Silicon chelation in aqueous and nonaqueous media: the furanoidic diol approach.

Anhydroerythritol (AnEryt) shares some of its ligand properties with furanosides and furanoses. Its bonding to silicon centers of coordination number four, five, and six was studied by X-ray and NMR methods, and compared to silicon bonding of related compounds. Diphenyl(cycloalkylenedioxy)silanes show various degrees of oligomerization depending on the diol component involved. For example, Ph(2)Si(cis-ChxdH(-2)) (1) and Ph(2)Si[(R,R)-trans-ChxdH(-2))] (2; Chxd = cyclohexanediol) are dimeric, Ph(2)Si(AnErytH(-2)) (3) is monomeric, and Ph(2)Si(L-AnThreH(-2)) (4; AnThre = anhydrothreitol) is trimeric both in the solid state and in solution. Ph(2)Si(cis-CptdH(-2)) (5) (Cptd = cyclopentanediol) is monomeric in solution but dimerizes on crystallization. Si(AnErytH(-2))(2) (6) and Si(cis-CptdH(-2))(2) (7) are monomeric spiro compounds in solution but are pentacoordinate dimers in the crystalline state. Pentacoordinate silicate ions are found in A[Si(OH)(AnErytH(-2))(2)] (A = Na, 8 a; Rb, 8 b; Cs, 8 c). Related compounds are formed by substitution of the hydroxo by a phenyl ligand. K[SiPh(AnErytH(-2))(2)]1/2 MeOH (9) is a prototypical example as it shows the two most significant isomers in one crystal structure: the syn/anti and the anti/anti form (syn and anti define the oxolane ring orientation close to, or apart from, the monodentate ligand, respectively). syn/anti Isomerism generally rules the appearance of the NMR spectra of pentacoordinate silicates of furanos(id)e ligands.

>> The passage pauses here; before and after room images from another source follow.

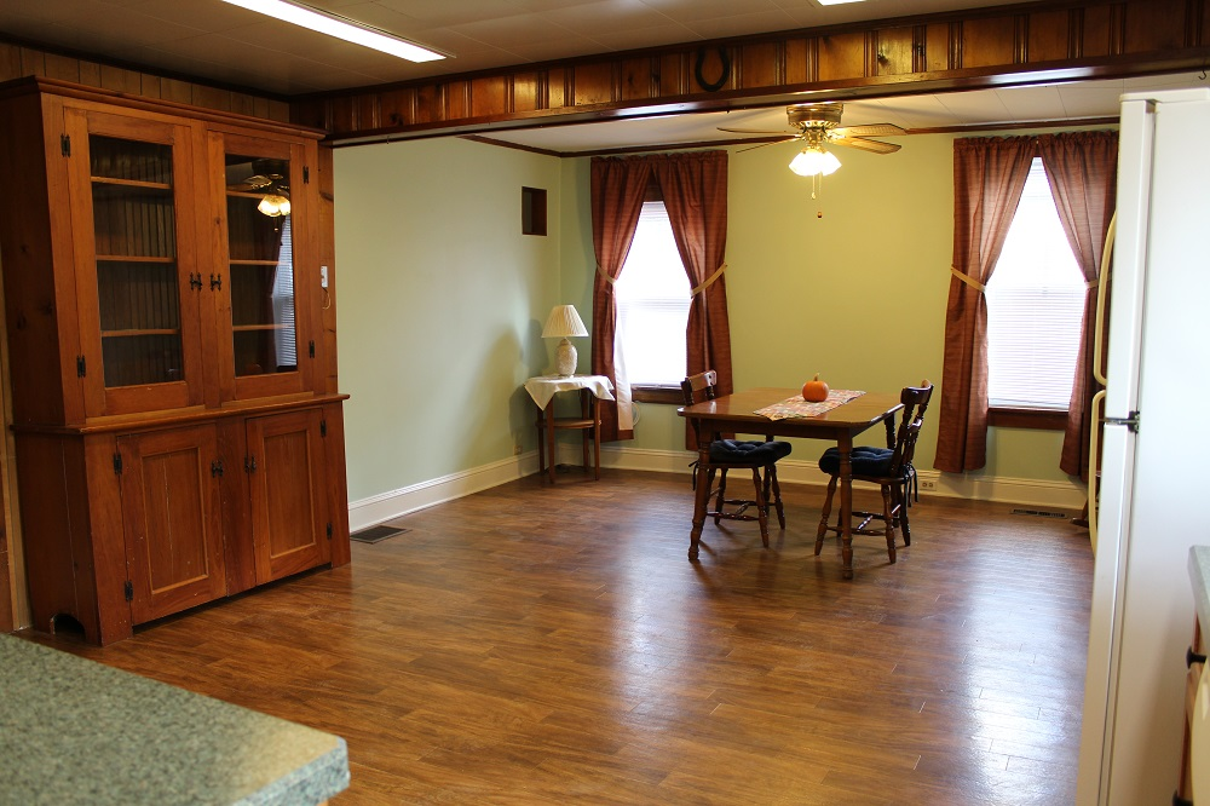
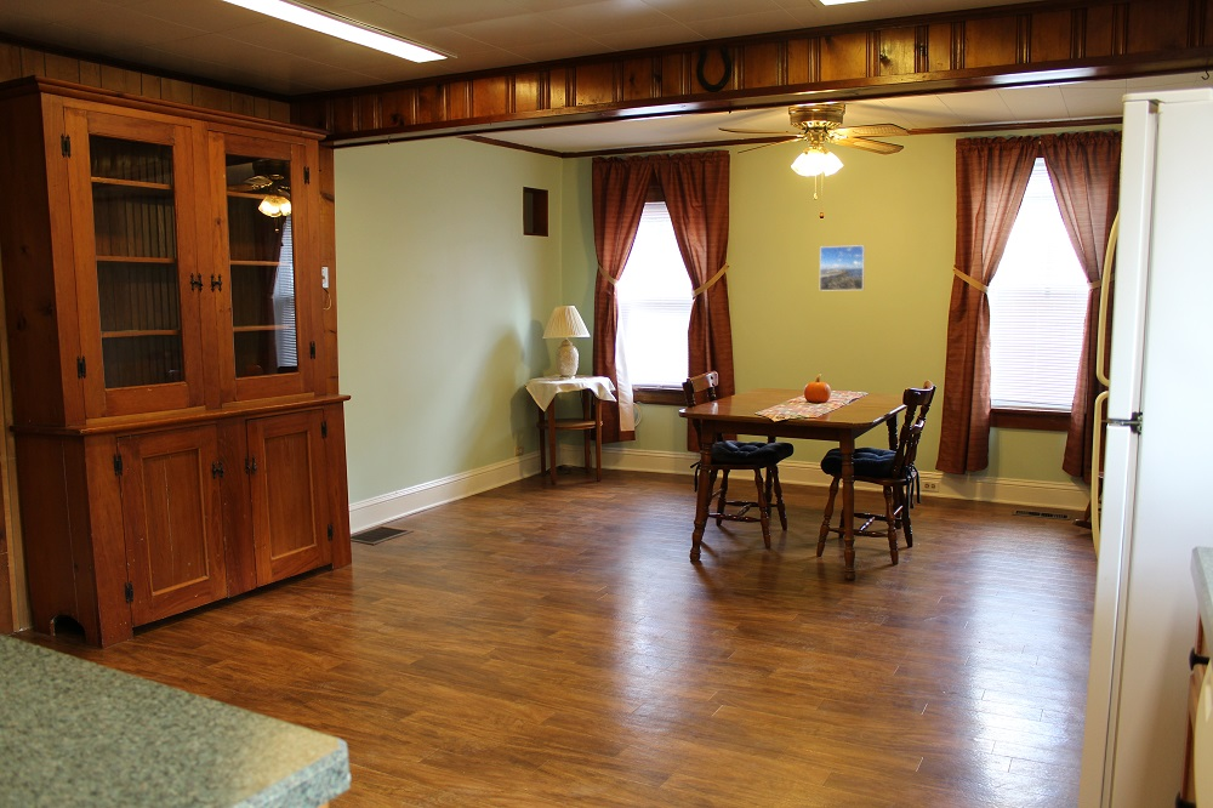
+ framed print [819,244,866,292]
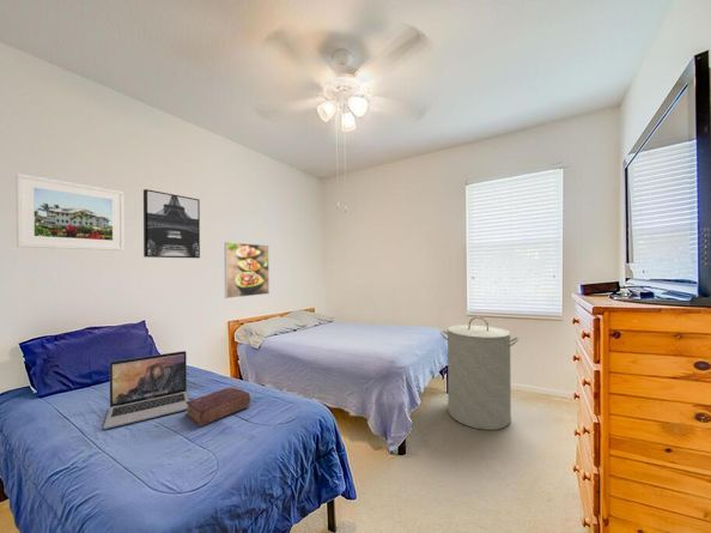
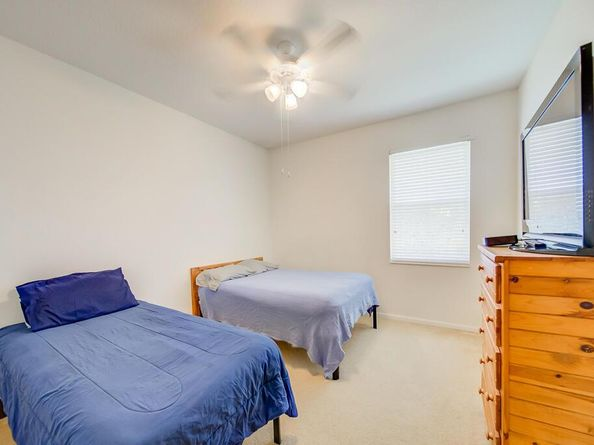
- laundry hamper [439,315,519,431]
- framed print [224,241,271,299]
- book [183,384,251,428]
- laptop [103,350,190,430]
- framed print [16,172,126,252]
- wall art [142,188,201,259]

NMR spectroscopic data are presented for various pentacoordinate bis(diolato)silicates of adenosine, cytidine, methyl-beta-D-ribofuranoside, and ribose. In even more basic solutions, hexacoordinate silicates are enriched. Preliminary X-ray analyses are presented for Cs(2)[Si(CydH(-2))(3)] 21.5 H(2)O (10) and Cs(2)[Si(cis-InsH(-3))] cis-Ins8 H(2)O (11) (Cyd = cytidine, Ins = inositol).